Fukushima is casting a shadow on Japan and the Warsaw climate meeting

The World
Updated on
coal barge

Japan's use of fossil fuels like coal, and its emissions of greenhouse gases, have skyrocketed since the Fukushima nuclear disaster all but shut down the country's nuclear power industry. The rise in emissions has led Japan to abandon its plans to aggressively cut its climate pollution in accordance with the Kyoto Protocol.


There's yet more fallout from the Fukushima nuclear disaster in Japan. It's not nuclear fallout this time, but damage to the world's efforts to curb global warming.

Today, the Japanese government announced it will abandon its promise to make deep cuts in greenhouse gas pollution.
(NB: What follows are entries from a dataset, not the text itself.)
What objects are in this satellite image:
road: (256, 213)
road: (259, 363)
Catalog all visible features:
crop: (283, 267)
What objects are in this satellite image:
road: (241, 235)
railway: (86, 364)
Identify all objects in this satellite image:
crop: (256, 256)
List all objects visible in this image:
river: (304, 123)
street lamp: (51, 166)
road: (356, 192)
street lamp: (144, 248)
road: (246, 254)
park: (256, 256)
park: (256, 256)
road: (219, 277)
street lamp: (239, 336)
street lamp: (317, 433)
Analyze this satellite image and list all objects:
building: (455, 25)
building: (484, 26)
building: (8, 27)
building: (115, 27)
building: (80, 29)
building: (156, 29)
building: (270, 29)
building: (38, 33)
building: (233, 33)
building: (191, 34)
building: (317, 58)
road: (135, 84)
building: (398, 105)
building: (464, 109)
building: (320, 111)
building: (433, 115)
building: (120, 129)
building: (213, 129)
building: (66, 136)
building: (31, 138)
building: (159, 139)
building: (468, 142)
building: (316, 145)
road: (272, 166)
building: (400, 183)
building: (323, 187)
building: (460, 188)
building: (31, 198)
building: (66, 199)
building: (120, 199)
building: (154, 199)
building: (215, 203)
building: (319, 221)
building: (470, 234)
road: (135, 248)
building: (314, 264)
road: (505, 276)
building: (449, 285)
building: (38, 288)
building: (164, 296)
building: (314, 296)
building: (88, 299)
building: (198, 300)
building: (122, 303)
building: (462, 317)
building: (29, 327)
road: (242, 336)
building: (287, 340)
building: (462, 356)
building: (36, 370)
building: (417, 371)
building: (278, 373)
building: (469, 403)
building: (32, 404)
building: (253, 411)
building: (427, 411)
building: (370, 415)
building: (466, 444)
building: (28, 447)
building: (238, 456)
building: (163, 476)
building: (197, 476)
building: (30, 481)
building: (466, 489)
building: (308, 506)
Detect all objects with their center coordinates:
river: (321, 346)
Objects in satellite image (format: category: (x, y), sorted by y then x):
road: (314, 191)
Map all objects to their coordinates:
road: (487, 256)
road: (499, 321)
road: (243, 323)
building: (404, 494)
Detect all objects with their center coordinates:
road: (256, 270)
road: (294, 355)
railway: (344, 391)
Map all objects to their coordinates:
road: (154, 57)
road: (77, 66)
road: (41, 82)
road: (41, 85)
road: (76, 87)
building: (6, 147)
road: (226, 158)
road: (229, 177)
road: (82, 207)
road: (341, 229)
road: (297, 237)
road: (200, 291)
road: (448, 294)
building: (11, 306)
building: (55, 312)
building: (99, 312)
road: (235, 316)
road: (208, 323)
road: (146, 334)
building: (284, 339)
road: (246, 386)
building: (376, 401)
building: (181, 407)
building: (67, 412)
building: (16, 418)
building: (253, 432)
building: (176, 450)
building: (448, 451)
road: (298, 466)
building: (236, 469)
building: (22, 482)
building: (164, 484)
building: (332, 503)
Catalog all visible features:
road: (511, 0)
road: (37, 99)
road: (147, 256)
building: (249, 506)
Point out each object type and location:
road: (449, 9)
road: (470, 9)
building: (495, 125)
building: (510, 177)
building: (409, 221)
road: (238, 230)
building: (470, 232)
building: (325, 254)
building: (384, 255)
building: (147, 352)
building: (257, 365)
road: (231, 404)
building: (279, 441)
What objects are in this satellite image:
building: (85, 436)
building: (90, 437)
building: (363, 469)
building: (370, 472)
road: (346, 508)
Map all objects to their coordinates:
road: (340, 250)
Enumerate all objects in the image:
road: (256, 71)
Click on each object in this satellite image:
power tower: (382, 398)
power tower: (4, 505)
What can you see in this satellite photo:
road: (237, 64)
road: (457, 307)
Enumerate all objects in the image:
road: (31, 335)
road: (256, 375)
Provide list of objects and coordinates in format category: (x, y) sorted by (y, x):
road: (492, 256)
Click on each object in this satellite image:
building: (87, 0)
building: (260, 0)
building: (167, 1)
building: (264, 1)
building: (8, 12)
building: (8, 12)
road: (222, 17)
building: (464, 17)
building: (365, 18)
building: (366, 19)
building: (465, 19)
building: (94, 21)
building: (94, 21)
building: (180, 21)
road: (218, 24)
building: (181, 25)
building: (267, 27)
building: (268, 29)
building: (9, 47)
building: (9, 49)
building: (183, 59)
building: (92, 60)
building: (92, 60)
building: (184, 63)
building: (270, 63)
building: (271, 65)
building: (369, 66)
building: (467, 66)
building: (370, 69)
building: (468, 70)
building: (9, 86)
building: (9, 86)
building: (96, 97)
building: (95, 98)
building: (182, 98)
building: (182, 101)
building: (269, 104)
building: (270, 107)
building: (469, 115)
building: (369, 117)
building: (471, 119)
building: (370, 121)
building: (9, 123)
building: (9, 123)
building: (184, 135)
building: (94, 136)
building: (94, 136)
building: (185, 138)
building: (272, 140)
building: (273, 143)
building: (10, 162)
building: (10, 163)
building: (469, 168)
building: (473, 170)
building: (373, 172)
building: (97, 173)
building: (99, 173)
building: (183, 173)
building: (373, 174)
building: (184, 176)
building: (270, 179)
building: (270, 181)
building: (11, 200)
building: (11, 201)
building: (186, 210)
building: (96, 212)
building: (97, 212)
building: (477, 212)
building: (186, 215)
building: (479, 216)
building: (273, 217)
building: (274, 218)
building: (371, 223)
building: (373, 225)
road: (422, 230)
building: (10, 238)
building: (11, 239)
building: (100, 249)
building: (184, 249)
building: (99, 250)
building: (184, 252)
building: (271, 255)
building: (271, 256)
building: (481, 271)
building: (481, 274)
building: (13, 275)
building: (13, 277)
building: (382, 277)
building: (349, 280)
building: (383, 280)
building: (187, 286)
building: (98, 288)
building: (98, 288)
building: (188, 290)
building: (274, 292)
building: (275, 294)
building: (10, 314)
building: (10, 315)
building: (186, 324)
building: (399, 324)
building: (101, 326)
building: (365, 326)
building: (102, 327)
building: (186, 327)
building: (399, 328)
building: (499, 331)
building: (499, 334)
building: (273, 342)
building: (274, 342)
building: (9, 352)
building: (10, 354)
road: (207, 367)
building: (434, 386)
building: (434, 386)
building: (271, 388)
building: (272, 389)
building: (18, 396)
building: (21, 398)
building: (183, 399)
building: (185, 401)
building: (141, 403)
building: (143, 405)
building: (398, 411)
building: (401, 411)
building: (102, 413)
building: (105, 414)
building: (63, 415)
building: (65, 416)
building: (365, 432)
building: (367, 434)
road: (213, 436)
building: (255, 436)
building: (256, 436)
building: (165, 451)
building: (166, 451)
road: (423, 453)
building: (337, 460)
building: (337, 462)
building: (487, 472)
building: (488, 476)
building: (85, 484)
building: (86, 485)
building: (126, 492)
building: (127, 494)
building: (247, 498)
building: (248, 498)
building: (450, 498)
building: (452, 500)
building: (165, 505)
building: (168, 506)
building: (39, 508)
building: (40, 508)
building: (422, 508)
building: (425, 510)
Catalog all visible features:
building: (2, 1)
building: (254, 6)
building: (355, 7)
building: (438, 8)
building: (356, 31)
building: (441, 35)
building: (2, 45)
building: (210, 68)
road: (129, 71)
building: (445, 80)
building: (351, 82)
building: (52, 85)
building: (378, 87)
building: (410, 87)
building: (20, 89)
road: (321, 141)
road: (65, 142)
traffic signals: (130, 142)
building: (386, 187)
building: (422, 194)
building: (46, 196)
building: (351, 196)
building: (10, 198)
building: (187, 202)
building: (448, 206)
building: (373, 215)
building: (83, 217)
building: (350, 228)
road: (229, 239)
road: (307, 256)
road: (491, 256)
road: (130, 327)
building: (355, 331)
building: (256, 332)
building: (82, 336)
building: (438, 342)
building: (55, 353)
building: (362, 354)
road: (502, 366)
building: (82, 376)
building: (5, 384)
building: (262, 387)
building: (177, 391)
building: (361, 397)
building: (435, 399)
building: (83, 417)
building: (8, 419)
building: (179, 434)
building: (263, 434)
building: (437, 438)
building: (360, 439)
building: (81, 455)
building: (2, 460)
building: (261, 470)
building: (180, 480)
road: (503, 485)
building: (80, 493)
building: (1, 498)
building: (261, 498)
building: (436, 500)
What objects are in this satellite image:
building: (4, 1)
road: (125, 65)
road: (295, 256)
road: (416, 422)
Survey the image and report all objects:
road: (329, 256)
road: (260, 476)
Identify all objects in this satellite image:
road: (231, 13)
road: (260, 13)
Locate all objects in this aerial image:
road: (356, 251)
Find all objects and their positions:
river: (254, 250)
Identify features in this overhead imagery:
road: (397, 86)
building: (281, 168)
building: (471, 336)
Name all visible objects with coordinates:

It is laying the blame on the almost complete loss of nuclear power in the country since the triple meltdown at Fukushima in 2011.

Japan took great pride in hosting the conference that led to the Kyoto Protocol - the first major international treaty to tackle greenhouse gases back in the 1990s. Eventually Japan committed to cutting greenhouse gases by 25 percent below 1990 levels by 2020.

But with popular sentiment against nuclear plants after Fukushima, the government is being forced to generate more electricity from fossil fuels.

After the Fukushima accident, there were large protests against using nuclear power in Japan. The previous Japanese government promised to phase out nuclear power within a couple of decades and replace it with green energy. But that will take time.

"Essentially, all of the gains they had expected to get on carbon emissions had been wiped out by the loss of nuclear power," says Peter Thomson, The World's environment editor.

Thomson says the current Japanese government has a strong economic growth agenda and ties to the nuclear industry. So publicly taking back its commitment "may be a bit of a play in Japanese politics to turn the debate around away from a fear of nuclear power to a fear of climate change, and playing on the Japanese pride in their previous record and leadership in cutting greenhouse gases."

Thomson says Japan's decision to abandon its commitment has been greeted with dismay in Warsaw, Poland, where negotiators are meeting to discuss a new climate protocol — one that was supposed to go beyond Kyoto.

"The Chinese negotiator said that he had no way of expressing his dismay at the policy change," says Thomson, "[and] the director of the activist group Climate Action Network called it outrageous."

The disappointment, however, may be tempered somewhat by Japan's promise to spend money on clean energy research and to provide aid, tens of billions of dollars worth, to developing countries trying to deal with climate-related issues.  The Japanese government also held out the possibility that the situation could change, provided the nuclear industry starts to come back in Japan.

UPDATE: This story was corrected to note that Japan committed to a 25 percent reduction in greenhouse gases after the Kyoto agreement was signed. Also, in the attached audio interview with The World's host Marco Werman, Peter Thomson stated Japan's heavy reliance on nuclear power is "over." That should have been qualified, slightly. After the 2011 tsunami caused the triple meltdown at Fukushima Daiichi, all of Japan's other nuclear power plants were shut down for safety inspections. Two subsequently reopened, although they are now again temporarily offline. So, for the moment, Japan is again entirely without nuclear power. After Fukushima, the government set up a new nuclear safety agency that is applying more rigid standards, slowing the process of reopening other plants.